▸ **What the task requires**
Where the word "inputs" shows up in the entries below, please copy the whole line.

▸ **Extracted data**
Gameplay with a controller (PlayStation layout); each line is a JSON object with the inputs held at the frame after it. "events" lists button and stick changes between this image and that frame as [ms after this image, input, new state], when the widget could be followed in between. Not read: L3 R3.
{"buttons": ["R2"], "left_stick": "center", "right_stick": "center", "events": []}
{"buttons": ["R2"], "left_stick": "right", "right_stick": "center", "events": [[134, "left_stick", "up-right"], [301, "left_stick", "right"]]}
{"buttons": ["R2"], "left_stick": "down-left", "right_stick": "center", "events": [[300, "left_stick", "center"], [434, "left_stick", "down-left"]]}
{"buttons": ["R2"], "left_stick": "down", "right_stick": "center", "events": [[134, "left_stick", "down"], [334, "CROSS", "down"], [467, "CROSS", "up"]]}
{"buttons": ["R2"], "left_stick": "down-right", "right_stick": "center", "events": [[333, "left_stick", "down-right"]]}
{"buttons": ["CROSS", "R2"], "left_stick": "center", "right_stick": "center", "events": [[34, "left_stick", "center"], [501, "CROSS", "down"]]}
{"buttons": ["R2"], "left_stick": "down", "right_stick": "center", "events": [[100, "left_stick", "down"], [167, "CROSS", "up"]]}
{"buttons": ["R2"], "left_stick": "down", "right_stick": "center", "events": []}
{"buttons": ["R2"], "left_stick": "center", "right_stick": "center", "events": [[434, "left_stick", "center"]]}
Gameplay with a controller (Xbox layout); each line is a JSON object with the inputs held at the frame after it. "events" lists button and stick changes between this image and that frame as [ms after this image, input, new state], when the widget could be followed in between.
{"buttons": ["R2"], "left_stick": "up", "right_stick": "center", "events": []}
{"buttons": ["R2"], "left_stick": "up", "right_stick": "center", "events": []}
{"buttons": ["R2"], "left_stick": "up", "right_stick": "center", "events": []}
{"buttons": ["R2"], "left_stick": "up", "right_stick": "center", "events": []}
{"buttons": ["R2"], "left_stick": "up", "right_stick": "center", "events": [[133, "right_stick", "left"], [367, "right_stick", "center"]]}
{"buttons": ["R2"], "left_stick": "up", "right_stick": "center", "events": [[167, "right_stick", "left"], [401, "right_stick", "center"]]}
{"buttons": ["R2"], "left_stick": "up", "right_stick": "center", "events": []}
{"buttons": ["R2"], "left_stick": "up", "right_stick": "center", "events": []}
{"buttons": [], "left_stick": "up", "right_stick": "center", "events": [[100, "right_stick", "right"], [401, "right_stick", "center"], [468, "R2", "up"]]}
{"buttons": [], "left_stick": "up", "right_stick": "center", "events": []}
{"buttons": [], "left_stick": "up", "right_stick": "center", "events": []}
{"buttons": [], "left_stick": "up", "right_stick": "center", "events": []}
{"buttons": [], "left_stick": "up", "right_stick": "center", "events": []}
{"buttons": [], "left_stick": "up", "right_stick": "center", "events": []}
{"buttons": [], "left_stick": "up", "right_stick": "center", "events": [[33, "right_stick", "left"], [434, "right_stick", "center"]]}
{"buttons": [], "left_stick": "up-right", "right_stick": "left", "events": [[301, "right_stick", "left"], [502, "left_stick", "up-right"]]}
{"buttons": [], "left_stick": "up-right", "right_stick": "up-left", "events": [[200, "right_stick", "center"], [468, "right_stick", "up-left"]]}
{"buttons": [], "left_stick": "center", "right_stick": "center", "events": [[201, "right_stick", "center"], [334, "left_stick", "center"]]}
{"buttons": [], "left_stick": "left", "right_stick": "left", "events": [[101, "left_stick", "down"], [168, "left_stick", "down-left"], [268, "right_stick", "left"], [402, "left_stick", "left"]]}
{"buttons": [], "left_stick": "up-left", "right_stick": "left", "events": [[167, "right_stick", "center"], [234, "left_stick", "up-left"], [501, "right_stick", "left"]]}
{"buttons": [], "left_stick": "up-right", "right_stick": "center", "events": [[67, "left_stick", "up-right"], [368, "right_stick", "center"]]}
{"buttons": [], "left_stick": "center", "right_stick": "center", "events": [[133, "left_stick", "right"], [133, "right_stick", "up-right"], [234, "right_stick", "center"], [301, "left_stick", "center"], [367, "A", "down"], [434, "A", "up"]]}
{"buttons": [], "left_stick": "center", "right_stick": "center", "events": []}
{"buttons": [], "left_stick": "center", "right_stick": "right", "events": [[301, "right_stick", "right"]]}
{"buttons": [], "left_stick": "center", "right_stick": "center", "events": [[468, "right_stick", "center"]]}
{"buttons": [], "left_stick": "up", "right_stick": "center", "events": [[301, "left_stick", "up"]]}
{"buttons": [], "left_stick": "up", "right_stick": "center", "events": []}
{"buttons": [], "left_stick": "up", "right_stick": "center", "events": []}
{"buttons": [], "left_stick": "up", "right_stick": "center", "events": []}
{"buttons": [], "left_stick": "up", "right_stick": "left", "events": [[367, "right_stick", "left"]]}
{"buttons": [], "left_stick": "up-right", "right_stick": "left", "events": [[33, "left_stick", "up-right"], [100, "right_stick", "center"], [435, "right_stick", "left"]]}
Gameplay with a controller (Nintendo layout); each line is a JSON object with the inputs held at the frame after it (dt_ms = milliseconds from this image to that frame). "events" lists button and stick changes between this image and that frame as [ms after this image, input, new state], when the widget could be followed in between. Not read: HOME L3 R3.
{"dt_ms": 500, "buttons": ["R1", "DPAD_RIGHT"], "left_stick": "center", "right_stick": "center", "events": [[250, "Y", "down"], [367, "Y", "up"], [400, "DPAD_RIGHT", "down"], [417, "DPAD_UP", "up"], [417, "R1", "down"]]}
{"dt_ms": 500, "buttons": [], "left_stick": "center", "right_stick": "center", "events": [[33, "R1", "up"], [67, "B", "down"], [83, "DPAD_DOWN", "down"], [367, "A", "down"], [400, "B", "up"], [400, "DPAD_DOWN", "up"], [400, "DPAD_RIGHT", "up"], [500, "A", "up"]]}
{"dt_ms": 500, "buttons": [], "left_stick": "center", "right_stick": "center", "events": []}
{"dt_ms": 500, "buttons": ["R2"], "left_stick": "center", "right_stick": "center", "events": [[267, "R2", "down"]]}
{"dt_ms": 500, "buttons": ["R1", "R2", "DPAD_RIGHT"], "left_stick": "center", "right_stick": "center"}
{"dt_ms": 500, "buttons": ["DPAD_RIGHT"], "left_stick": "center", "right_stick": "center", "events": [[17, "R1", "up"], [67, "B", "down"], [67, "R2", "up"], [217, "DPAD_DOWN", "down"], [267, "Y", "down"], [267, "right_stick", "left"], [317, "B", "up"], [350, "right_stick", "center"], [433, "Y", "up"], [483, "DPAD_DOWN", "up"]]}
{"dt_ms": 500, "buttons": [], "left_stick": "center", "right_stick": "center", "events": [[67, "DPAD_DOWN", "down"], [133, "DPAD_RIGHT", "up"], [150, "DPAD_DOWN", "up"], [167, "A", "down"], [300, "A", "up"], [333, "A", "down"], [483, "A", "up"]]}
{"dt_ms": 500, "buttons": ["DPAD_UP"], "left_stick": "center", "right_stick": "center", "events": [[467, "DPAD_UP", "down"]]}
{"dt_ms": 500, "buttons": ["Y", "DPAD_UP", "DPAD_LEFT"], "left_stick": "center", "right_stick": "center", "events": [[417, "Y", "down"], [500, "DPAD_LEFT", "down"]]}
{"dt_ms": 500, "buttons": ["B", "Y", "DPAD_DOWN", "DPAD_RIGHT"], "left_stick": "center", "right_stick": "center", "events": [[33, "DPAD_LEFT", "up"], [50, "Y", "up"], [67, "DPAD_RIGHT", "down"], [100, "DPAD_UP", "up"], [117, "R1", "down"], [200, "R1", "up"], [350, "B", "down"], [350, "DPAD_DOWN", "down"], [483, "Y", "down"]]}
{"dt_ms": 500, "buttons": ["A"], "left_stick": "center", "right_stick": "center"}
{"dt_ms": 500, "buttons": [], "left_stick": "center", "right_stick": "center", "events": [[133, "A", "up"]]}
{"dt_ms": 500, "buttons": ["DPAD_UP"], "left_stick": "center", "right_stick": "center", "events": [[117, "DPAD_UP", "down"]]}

▸ **Your response**
Gameplay with a controller (PlayStation layout); each line is a JSON object with the inputs held at the frame after it. "events" lists button and stick changes between this image and that frame as [ms after this image, input, new state], when the widget could be followed in between. Not read: L3 R3.
Gameplay with a controller (Xbox layout); each line is a JSON object with the inputs held at the frame after it. "events" lists button and stick changes between this image and that frame as [ms after this image, input, new state], when the widget could be followed in between.
Gameplay with a controller (Nintendo layout); each line is a JSON object with the inputs held at the frame after it (dt_ms = milliseconds from this image to that frame). "events" lists button and stick changes between this image and that frame as [ms after this image, input, new state], when the widget could be followed in between. Not read: HOME L3 R3.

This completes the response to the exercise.